Vi el ensayo general desde el rincón de bastidores más próximo al camerino de La Grange y Oscar lo hizo desde platea. Huelga decir que el ensayo fue perfecto: hubo algunos pequeños errores técnicos, algunas frases olvidadas y entradas en falso; Maman y otra de las asistentes aparecían una y otra vez en escena para terminar de perfilar algunos detalles del vestuario y de los accesorios; el regidor del teatro y sus hombres tardaron una eternidad en cambiar los decorados; no había música; la iluminación sufrió no pocos descuidos; la experiencia duró casi seis horas en vez de tres. Aun así, no hubo duda de que esa producción de Hamlet estaba destinada a convertirse en un acontecimiento memorable, aderezado con actuaciones también memorables, sobre todo las de los gemelos.

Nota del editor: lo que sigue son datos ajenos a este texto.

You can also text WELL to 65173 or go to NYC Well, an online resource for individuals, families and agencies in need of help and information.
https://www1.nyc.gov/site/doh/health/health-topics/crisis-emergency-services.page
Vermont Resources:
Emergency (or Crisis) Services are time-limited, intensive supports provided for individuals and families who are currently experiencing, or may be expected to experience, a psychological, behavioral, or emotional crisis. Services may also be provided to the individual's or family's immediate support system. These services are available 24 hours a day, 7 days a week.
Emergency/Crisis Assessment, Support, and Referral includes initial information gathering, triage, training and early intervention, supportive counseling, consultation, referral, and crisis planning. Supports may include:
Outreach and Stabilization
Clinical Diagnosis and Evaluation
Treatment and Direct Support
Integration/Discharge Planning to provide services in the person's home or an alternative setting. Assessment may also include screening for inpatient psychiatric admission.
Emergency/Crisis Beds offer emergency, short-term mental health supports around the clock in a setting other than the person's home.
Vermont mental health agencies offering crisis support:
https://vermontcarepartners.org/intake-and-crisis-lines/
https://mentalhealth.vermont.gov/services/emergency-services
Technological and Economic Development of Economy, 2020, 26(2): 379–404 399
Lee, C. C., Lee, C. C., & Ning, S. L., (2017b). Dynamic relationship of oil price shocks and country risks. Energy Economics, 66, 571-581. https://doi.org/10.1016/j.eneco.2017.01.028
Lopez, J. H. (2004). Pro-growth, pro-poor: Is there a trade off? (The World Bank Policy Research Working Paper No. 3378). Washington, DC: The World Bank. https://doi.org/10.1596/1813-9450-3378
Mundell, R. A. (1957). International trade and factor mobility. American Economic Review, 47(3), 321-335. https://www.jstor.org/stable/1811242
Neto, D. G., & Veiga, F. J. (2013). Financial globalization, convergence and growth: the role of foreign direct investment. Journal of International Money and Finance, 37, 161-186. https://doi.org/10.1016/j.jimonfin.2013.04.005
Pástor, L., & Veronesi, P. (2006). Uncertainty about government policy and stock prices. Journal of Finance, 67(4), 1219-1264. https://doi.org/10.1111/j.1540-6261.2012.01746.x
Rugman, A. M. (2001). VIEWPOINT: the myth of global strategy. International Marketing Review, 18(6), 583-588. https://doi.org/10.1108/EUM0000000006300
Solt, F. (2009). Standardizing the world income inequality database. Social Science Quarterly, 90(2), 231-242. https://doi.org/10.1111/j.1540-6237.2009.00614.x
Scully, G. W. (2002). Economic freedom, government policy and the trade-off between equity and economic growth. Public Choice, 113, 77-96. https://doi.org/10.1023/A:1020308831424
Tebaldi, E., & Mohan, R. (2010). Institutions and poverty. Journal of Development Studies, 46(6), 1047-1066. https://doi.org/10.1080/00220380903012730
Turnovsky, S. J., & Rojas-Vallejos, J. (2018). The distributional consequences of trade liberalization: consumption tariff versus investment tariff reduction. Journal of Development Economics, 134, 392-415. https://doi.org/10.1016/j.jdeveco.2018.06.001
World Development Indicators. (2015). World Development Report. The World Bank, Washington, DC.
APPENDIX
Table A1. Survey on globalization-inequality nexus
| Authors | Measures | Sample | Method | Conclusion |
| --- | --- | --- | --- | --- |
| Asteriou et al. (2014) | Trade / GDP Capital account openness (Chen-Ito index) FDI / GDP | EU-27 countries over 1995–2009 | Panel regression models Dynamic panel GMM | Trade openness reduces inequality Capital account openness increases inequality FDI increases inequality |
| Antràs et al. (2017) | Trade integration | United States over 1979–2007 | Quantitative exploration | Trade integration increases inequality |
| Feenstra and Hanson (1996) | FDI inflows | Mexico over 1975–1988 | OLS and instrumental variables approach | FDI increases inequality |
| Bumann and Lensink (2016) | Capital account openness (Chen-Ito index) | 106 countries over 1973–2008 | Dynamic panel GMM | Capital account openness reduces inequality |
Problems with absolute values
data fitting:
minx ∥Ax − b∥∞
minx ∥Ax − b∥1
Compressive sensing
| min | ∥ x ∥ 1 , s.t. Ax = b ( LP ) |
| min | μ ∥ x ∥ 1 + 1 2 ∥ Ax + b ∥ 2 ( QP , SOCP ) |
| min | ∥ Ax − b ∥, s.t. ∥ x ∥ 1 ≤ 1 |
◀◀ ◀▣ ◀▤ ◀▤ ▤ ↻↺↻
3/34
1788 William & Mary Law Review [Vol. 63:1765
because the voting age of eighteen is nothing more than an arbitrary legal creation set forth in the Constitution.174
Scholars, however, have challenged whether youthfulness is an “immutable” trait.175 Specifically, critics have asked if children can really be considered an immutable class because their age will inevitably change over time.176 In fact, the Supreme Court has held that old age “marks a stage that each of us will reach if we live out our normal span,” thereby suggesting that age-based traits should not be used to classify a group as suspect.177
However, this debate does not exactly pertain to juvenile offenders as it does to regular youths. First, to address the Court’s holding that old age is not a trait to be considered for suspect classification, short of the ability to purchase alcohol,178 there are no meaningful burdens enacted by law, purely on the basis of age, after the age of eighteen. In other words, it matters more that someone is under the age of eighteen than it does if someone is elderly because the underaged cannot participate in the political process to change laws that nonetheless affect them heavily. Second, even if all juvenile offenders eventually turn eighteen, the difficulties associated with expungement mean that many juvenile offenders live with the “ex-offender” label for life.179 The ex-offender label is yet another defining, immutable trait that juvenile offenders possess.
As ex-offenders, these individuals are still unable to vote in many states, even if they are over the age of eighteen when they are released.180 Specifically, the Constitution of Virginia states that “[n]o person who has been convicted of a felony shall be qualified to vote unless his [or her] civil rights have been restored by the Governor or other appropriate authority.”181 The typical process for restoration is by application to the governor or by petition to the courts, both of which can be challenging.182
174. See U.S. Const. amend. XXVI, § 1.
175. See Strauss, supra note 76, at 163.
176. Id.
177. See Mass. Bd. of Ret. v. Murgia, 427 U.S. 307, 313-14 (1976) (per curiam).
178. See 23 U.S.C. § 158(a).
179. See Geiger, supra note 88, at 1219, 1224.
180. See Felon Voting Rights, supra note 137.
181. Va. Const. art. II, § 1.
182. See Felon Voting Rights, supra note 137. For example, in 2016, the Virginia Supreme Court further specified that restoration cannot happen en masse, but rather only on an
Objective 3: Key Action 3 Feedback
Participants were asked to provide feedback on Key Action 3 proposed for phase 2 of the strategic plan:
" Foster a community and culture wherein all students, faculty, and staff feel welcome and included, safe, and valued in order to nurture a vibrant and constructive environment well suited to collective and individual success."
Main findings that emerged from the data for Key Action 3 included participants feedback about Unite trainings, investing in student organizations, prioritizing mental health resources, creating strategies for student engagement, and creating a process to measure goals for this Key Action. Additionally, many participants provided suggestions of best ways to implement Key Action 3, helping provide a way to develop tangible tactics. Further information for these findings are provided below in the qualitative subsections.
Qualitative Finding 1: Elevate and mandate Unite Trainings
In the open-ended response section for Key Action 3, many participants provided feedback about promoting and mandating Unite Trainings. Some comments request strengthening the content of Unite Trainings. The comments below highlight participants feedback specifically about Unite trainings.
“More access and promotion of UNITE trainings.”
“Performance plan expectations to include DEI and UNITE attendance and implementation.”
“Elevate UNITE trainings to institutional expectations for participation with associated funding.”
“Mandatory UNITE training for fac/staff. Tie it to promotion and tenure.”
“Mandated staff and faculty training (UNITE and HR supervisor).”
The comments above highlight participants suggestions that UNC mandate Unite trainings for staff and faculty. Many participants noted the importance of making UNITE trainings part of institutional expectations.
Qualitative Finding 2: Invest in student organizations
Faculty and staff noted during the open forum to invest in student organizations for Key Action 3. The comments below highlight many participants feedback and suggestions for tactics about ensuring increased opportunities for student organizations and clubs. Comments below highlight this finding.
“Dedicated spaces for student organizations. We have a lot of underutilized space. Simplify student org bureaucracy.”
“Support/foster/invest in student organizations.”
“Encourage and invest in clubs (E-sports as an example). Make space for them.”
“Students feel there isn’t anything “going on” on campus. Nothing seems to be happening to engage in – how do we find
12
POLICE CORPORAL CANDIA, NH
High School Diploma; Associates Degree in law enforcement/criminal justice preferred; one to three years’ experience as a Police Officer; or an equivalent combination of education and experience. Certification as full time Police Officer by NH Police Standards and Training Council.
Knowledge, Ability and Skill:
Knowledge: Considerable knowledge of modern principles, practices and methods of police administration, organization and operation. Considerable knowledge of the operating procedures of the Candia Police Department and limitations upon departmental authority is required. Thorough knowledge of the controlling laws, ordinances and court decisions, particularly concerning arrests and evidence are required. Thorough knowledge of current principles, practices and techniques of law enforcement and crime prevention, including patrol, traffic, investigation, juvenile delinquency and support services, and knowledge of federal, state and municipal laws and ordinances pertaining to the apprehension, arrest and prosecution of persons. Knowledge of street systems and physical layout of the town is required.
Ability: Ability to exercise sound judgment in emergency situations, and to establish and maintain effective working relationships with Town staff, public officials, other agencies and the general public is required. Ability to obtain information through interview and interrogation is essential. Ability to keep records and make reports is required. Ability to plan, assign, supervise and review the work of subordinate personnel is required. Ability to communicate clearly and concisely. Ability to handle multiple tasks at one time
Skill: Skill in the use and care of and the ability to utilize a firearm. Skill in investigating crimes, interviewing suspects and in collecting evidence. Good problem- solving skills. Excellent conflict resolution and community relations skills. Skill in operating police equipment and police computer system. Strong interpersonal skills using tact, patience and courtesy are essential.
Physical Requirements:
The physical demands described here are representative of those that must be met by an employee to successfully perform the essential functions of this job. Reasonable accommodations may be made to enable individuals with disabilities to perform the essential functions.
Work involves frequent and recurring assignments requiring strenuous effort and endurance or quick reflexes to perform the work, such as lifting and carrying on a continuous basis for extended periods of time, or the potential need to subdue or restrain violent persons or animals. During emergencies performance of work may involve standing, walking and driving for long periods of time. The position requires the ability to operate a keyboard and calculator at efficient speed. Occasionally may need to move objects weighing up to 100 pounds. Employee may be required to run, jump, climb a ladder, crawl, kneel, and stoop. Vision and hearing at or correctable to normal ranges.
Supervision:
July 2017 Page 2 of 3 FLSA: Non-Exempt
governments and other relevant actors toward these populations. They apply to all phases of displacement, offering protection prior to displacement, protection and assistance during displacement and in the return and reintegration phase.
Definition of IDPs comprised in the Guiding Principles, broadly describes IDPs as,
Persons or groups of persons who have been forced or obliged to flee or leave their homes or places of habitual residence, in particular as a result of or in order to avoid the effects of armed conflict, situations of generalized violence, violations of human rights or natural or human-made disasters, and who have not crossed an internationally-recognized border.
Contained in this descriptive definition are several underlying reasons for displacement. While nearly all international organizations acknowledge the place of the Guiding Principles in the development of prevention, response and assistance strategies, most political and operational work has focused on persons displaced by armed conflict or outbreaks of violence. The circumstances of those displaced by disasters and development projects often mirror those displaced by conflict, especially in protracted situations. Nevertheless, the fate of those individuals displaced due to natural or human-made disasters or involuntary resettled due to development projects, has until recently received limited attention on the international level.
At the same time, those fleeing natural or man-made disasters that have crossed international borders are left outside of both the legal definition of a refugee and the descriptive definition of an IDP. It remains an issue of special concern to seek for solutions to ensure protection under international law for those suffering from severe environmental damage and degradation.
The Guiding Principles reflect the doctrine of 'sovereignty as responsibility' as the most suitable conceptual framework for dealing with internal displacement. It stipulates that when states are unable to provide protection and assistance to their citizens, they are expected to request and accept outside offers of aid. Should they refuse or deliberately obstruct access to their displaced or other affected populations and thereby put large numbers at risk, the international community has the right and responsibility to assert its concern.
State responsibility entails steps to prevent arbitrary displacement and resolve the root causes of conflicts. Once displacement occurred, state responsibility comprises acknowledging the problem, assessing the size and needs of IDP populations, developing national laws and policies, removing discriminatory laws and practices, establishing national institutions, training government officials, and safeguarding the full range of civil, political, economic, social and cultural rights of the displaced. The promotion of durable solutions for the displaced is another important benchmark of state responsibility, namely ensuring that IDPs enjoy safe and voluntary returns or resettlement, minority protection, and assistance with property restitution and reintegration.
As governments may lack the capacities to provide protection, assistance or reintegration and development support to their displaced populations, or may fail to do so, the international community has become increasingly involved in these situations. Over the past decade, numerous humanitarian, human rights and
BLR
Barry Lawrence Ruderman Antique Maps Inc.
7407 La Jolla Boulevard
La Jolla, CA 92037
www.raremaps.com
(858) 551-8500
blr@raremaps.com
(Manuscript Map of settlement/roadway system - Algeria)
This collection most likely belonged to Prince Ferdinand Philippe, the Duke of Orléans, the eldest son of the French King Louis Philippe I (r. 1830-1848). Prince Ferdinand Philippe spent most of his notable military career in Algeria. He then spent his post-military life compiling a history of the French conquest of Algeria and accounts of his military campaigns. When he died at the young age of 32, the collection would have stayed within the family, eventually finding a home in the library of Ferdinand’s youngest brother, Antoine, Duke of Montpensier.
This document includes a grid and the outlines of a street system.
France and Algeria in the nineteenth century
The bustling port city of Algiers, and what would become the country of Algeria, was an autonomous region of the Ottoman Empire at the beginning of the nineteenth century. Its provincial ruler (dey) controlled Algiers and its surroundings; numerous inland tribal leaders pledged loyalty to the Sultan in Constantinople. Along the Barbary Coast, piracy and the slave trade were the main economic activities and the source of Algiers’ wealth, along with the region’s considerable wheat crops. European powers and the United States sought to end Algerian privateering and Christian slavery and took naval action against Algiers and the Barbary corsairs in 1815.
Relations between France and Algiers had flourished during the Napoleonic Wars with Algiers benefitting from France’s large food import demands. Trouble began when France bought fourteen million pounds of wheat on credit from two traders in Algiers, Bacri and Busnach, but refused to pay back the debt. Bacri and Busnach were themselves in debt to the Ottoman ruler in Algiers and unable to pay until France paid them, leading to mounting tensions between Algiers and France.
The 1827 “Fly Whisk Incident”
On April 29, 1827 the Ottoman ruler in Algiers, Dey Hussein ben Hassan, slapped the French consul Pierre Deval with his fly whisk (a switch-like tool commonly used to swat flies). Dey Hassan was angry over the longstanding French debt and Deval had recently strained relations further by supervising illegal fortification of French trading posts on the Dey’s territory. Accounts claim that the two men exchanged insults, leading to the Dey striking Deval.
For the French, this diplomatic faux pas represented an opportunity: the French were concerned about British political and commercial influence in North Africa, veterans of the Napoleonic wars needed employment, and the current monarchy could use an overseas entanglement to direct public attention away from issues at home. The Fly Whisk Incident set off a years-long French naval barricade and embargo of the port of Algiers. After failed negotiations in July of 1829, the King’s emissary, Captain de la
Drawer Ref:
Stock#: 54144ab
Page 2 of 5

Edmond La Grange me dijo en una ocasión que un gran actor debe ser poseedor de «energía, una voz atlética, elegantes modales, una fascinante y extraordinaria originalidad de temperamento; vitalidad, sin duda, y la facultad de transmitir una impresión de belleza o de fealdad, según lo exija el papel, así como autoridad y estilo». Bernard y Agnès La Grange eran sin duda poseedores de todos los dones necesarios.
Al término de la función, Edmond La Grange llamó al reparto y al resto de la compañía al escenario para darnos algunos «apuntes» y para ensayar el saludo final de la representación. Fue entonces cuando nos dimos cuenta de que Ofelia había desaparecido.